Personal information
- Date of birth: 1 July 1945
- Place of birth: Zagreb, FS Croatia, DF Yugoslavia
- Date of death: 13 September 1978 (aged 33)
- Place of death: Novska, SR Croatia, SFR Yugoslavia
- Position(s): Defender

Senior career*
- Years: Team / Apps / (Gls)
- 1962–1973: Dinamo Zagreb / 263 / (4)
- 1974–1977: Feyenoord / 68 / (1)
- 1977–1978: AZ '67 / 0 / (0)
- Total:  / 331 / (5)

International career
- 1966–1972: Yugoslavia / 13 / (0)

Medal record
Men's Football
Representing Yugoslavia
European Championship
| Silver medal – second place | 1968 Italy | Team |

= Mladen Ramljak =

Croatian footballer

Mladen Ramljak (1 July 1945 – 13 September 1978) was a Croatian football defender.

==Club career==
Ramljak left Dinamo Zagreb for Dutch side Feyenoord after playing over 600 games for the club. He moved to AZ '67 after three seasons in Rotterdam, but never played for AZ as his career got cut short due to injury.

==International career==
He made his debut for Yugoslavia in a May 1966 friendly match against Hungary and earned a total of 13 caps, scoring no goals.

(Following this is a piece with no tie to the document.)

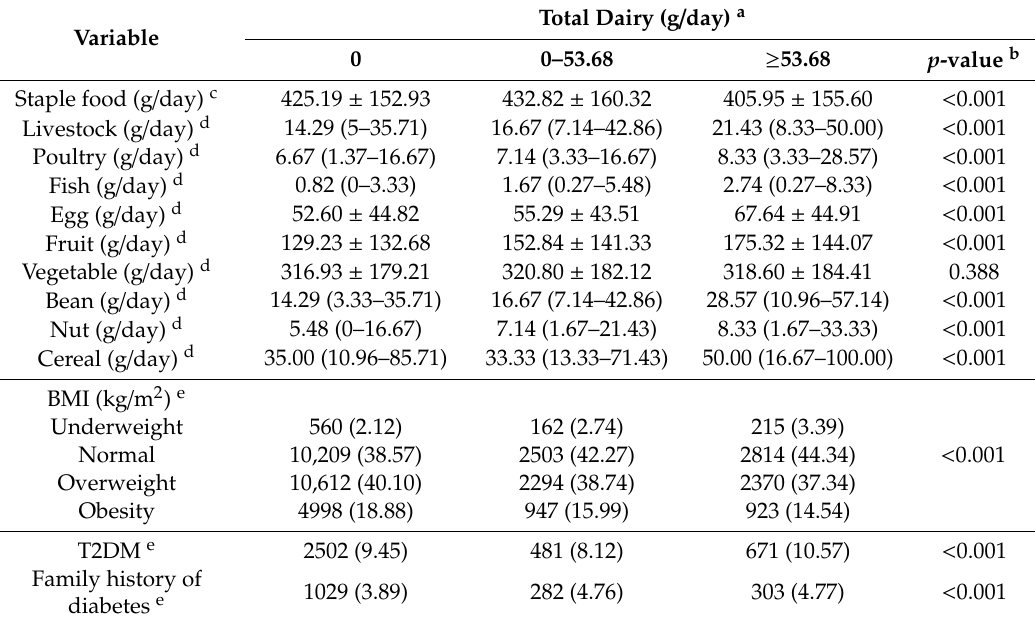
Table 2. Dietary intake and type 2 diabetes mellitus (T2DM) characteristics of participants according to the dairy intake of the Henan Rural Cohort Study.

He was a participant at Euro 1968 and his final international was a May 1972 European Championship qualification match away against the Soviet Union.

==Death and legacy==
Mladen Ramljak died in a road accident near Novska. Dinamo Zagreb holds an international memorial tournament in his honour for youth squads.